Pixar’s legendary office design is a great example. They brought editors, executives, and animators together in the same office instead of separating experts from different domains. The goal was to increase creativity and collaboration by allowing people to be near each other and interact during the workday.

Work will look different

The office will still play a critical role for successful companies, but its role will change to become a more intentional place for collaborative and creative work, and happy employees.

I predict two main ways work will change for the better. The first is that to stay efficient, teams will need to rely more on asynchronous communication–methods that allow for you to receive and handle messages on your own time, like email for instance. I predict this for several reasons: Zoom fatigue is very real, and with digital transformation, we will only have more software and more pings. Constant interruptions from synchronous communication like live chat, phone, or video won’t scale. We will need more focused time.

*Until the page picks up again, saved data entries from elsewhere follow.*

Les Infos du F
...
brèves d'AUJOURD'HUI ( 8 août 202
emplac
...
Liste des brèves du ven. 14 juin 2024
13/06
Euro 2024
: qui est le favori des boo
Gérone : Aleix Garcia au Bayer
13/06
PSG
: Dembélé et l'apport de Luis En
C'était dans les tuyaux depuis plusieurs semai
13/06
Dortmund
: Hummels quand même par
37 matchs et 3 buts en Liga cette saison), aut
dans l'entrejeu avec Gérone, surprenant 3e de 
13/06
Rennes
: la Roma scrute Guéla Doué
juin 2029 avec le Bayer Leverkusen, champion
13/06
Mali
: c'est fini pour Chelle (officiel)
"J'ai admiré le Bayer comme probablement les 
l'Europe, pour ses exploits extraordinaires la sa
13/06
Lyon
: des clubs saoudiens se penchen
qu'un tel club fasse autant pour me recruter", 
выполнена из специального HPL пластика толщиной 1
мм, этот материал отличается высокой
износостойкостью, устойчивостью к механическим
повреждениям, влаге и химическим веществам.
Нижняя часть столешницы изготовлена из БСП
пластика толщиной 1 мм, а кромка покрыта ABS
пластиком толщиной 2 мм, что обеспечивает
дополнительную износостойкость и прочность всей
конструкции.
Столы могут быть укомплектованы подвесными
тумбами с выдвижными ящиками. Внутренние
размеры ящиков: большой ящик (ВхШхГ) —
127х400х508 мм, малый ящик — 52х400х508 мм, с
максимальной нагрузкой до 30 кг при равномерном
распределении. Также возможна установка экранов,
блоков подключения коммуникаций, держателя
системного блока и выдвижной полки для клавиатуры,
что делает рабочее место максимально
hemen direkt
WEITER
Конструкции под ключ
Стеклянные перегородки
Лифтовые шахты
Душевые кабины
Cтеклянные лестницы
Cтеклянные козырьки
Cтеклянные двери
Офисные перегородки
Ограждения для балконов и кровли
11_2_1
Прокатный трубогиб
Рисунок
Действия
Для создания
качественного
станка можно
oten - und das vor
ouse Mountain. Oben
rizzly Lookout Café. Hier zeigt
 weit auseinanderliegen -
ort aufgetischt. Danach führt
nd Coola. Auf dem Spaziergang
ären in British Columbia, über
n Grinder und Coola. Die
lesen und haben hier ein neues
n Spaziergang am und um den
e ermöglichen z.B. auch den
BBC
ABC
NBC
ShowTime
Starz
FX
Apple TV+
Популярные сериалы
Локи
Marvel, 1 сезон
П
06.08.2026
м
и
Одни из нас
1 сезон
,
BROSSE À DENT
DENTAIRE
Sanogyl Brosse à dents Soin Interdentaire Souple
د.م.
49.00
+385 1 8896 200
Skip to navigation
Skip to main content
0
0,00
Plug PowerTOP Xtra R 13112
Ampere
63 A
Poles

The second change is that companies will need to have more flexibility. The rigid Monday to Friday, 9 to 5 schedule doesn’t meet the diverse needs of employees. People work best when they have the flexibility to organize their work autonomously, and employees will go to employers who will give them this flexibility. On the other hand, with more digital communication and an always-on world, it’s easier than ever to never stop working: it’s up to leaders to design a workplace that allows employees to work without burning out.

To get ahead of this, my workplace is experimenting with giving employees more flexible time each week. Friday is now a “no-meeting” day, and employees aren’t expected to reply to emails or chats. They can spend it focused on work, free of obligation from pings, or doing whatever they need for their own health and happiness.

The office brings you together

Remember those awkward Zoom “happy hours” at the beginning of the pandemic, that just felt like mandatory fun? There are some things Zoom just can’t replace.

The office is where people come together, find a sense of belonging, and make great ideas happen, which is what makes a company stand out. But in even simpler terms, the office is a place that isn’t home, where you can meet new people, make friends and have a good time.

Something that we lost during the pandemic, and that is very dear to me as a European, is the “spur of the moment” drinks with coworkers at the end of the day. Being in the same place at the same time lowers the barrier for having this kind of impromptu gathering. Today, people have fewer friends than ever, and I’ll do whatever I can as an employer to reverse this trend.